Despite VR being around for a while, we know very little about how people interact with these environments — could the sort of people we want to test complete these assessments, do they cause side effects, do they even measure what we think they are measuring?
As part of my PhD, I set out to answer a number of these questions using VStore.
First, I wanted to know if doing shopping in VR was something people were able to do easily and whether it caused any unwanted effects associated with VR (i.e. nausea, eyestrain, or headache). I also wanted to test how VStore relates to traditional cognitive assessments and if it can be used to identify people with poorer cognitive performance.
We recruited three groups of people and had them complete VStore alongside other measures. The first study included all participants — two groups of healthy volunteers from across the age spectrum (20–79) and a group of people with psychosis. In this study, we found that 99.95% of participants were able to complete VStore, and the task did not cause any unwanted side effects. Hence, we concluded that VStore was safe and viable to use.
At this early stage of research, we also found evidence that ageing participants completed the task less efficiently than younger participants.
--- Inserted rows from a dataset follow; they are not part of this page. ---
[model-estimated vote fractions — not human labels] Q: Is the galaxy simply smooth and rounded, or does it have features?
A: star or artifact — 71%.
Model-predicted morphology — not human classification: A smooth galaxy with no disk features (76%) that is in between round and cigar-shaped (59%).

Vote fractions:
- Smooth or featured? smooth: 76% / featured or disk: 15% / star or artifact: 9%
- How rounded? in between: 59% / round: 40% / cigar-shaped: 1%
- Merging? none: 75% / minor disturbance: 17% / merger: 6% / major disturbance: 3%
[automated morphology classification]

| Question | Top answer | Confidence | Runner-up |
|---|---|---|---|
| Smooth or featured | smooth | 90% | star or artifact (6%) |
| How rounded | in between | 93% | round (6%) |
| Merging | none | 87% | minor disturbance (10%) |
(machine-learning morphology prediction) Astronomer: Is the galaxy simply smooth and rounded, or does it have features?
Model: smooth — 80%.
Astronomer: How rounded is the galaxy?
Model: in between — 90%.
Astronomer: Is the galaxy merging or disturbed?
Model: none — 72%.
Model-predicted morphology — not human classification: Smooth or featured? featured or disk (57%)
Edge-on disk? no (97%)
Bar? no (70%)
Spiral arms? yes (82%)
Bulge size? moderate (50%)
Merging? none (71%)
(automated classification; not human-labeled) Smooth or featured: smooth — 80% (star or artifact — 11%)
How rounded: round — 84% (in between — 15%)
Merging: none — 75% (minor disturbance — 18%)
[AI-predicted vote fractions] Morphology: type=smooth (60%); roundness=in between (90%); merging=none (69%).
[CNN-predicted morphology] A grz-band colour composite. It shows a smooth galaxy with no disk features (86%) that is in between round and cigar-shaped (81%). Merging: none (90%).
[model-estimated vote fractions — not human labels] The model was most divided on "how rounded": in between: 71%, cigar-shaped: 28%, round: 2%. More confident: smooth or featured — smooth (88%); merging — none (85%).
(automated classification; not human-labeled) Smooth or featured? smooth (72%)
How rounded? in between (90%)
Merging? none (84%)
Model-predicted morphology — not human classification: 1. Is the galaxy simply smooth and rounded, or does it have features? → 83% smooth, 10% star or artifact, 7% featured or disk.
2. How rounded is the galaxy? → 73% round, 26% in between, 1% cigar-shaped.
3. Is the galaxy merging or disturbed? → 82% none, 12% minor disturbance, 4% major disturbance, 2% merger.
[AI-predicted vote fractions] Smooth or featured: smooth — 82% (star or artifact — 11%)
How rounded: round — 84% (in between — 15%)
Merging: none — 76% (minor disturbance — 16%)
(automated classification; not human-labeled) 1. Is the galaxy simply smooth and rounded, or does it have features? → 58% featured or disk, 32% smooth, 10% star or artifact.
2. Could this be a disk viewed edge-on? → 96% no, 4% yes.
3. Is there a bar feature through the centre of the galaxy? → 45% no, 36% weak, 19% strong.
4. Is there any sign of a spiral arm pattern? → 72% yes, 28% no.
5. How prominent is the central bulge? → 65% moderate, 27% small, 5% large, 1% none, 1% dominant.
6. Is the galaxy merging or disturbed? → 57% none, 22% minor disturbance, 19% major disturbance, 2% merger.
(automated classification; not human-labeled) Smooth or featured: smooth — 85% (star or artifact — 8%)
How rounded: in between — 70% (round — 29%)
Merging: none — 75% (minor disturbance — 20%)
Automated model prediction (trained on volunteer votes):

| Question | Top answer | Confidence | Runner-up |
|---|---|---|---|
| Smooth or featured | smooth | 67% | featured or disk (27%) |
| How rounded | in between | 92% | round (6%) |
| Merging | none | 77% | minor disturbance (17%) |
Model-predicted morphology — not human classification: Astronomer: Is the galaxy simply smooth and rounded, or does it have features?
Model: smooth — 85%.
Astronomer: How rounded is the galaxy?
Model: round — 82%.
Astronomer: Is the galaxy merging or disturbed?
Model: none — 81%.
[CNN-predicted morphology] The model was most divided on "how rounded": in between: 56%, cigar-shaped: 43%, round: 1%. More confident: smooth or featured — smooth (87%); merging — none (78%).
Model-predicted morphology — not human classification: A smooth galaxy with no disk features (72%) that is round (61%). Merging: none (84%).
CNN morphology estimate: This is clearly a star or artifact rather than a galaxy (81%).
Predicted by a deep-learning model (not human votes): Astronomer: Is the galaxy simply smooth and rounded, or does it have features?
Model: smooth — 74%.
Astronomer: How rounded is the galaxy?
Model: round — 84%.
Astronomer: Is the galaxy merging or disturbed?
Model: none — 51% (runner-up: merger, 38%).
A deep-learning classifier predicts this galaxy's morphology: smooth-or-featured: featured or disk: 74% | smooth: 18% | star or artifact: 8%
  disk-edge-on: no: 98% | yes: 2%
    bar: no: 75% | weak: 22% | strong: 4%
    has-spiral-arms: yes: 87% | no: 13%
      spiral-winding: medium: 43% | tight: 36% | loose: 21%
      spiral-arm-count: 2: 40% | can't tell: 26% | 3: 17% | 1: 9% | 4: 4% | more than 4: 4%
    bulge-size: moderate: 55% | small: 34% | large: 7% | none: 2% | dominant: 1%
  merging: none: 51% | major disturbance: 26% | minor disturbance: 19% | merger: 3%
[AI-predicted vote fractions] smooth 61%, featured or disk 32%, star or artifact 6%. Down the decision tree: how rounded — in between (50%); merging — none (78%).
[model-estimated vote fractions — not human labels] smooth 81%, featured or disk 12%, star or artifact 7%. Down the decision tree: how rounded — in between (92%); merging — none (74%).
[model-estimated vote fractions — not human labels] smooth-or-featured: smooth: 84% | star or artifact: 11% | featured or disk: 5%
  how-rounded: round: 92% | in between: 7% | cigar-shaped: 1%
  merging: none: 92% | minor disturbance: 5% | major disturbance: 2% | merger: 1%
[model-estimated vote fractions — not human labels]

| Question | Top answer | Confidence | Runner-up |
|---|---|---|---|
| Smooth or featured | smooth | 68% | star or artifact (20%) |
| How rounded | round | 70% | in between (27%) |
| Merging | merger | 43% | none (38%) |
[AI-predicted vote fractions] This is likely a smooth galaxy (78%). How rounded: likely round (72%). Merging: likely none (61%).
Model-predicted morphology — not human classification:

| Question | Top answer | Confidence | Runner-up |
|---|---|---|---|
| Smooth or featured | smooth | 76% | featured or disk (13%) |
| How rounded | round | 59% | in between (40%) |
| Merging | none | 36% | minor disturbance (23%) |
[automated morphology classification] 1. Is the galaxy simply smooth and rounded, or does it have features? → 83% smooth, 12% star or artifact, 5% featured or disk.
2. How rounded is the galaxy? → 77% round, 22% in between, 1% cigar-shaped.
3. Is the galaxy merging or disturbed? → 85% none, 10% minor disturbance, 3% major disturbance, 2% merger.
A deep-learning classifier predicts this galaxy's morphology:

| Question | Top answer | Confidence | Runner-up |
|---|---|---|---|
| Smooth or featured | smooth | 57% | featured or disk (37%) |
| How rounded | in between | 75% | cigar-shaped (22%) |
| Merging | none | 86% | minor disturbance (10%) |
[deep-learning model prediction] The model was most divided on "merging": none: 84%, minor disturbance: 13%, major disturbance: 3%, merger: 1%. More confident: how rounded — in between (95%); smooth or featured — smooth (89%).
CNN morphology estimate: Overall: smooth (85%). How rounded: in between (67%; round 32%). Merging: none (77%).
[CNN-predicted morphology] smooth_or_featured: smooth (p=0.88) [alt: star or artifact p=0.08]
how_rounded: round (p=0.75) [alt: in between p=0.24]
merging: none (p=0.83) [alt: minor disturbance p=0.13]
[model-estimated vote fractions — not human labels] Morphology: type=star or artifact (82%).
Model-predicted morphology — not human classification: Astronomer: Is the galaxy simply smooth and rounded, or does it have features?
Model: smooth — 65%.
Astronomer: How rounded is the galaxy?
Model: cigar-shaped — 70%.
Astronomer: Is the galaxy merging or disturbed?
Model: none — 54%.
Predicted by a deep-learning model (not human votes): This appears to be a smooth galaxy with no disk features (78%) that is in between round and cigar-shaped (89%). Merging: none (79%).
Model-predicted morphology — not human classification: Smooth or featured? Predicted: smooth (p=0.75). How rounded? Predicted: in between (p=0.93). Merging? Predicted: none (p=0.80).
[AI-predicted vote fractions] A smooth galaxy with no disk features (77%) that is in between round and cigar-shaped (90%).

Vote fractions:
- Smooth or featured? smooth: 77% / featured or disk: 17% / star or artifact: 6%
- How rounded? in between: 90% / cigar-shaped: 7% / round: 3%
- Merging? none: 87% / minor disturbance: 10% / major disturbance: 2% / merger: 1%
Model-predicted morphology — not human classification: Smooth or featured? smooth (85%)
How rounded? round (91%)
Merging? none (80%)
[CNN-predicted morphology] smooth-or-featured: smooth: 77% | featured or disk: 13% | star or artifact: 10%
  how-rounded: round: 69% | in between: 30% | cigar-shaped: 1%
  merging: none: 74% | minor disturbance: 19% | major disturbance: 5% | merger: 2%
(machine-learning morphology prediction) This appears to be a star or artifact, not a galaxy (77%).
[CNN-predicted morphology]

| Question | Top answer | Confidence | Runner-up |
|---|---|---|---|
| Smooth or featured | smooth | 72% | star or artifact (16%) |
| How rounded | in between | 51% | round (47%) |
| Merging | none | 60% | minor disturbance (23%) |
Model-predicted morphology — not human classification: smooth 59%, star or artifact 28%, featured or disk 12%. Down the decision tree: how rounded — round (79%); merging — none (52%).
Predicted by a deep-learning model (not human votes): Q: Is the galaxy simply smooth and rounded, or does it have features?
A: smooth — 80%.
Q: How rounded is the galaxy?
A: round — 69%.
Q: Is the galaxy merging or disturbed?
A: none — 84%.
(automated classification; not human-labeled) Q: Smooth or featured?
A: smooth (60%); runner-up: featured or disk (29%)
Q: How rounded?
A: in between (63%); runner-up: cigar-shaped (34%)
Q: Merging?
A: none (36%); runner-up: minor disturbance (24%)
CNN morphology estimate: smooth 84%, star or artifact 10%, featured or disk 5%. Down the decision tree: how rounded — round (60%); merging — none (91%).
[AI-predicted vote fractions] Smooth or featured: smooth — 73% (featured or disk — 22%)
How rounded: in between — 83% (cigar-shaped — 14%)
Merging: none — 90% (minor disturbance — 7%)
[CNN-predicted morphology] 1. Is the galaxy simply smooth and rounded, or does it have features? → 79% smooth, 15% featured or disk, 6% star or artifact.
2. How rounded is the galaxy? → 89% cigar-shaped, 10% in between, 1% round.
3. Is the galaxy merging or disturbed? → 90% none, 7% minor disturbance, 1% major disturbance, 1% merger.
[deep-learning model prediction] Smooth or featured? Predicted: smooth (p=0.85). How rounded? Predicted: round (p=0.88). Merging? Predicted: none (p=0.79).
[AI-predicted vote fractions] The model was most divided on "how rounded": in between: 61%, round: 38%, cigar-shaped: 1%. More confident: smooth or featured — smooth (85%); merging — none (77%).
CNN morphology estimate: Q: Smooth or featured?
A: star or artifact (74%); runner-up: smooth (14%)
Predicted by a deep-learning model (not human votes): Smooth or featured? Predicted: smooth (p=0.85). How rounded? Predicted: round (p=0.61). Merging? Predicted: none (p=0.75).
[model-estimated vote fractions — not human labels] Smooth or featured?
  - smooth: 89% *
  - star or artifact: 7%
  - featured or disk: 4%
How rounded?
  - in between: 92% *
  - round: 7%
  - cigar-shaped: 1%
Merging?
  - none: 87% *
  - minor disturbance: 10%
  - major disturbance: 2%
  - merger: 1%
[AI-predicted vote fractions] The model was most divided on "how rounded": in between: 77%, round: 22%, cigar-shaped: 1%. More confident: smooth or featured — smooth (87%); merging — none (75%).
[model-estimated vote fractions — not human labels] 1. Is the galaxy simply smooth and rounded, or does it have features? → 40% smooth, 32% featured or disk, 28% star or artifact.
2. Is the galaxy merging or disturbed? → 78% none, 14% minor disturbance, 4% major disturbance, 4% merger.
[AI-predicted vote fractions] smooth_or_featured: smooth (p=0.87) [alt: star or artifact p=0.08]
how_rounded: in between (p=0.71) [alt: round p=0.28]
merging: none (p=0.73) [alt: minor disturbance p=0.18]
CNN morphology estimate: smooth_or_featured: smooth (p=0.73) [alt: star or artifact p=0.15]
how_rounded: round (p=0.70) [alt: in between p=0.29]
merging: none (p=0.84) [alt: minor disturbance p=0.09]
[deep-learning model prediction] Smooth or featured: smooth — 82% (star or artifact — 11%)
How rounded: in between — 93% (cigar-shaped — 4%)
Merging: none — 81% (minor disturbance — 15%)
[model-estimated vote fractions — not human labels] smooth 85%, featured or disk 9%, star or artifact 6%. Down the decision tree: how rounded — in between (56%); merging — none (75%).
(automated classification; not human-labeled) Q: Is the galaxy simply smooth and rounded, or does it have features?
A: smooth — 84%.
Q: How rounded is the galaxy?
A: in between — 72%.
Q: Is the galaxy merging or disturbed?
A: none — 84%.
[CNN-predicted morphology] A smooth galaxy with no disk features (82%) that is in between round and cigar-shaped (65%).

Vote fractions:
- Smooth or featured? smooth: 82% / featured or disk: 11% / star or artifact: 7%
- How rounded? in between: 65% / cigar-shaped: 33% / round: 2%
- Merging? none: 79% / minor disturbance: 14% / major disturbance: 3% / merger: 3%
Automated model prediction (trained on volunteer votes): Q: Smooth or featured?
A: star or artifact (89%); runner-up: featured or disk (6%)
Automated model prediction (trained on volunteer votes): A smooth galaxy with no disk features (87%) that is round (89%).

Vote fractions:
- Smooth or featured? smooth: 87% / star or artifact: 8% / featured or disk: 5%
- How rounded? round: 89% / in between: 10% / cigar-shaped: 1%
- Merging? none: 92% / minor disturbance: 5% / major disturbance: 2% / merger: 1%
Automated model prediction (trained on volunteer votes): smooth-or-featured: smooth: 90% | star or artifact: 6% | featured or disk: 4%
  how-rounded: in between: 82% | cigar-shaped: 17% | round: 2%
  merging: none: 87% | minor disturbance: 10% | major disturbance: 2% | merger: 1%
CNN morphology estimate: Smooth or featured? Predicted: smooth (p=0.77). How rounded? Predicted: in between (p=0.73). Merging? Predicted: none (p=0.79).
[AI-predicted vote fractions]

Indeed, volunteers aged from 20 to 29 took ten minutes, while volunteers aged from 70 to 79 took fifteen minutes on average to complete VStore.
Our prediction that VStore can be used to spot people with declining cognition was confirmed in the second study, where we successfully sorted participants into young (20–30) and ageing (65–79) groups based on their VStore performance alone. We were also able to predict the participants’ exact age fairly accurately using the VR task.
Additionally, we were pleased to find that VStore engages the same cognitive functions as a commonly used computerized cognitive battery. While grocery shopping in VStore, participants had to pay attention, navigate the environment, and learn and process information from it as quickly as possible, use their verbal and visual memory, and plan ahead, just like during standard cognitive testing.
You may wonder at this point if VR assessments truly measure cognitive performance or if they may measure something else, such as technological ability. The answer is that they probably measure both. Nonetheless, we found that, while age was certainly important, the difference in VStore performance between younger and older participants was not simply because younger people were more used to high-tech devices. As a matter of fact, most young participants never used VR before taking part in the study.
We found similar results in people with psychosis, who took sixteen minutes to complete VStore, while healthy volunteers of the same age and gender completed the task in ten minutes. This helped us differentiate participants with psychosis from participants who did not have psychosis in a similar way we did with age groups in the second study.
Why does this matter?
The goal of treatment for cognitive impairment is not increasing a score on the cognitive test. Instead, patients, their friends and family, and clinicians hope to improve or even restore people’s everyday functioning so that they can lead fulfilling lives. And, ironically, the simulated VR world can help us assess real-world cognitive functions with a high degree of accuracy and control.
VR is an immensely flexible environment where you can put people in different situations. Just with a simple grocery shopping scenario, you can test people in small shops, and larger shops, and control other factors such as the number of people around, the length of the shopping list, or having a shopping list in the first place. These small changes alter what aspects of cognition are measured with a few clicks.
The adaptable nature of VR means that it can be practically used for anything, from surgical training through physical therapy to the treatment of mental health conditions. What an exciting future!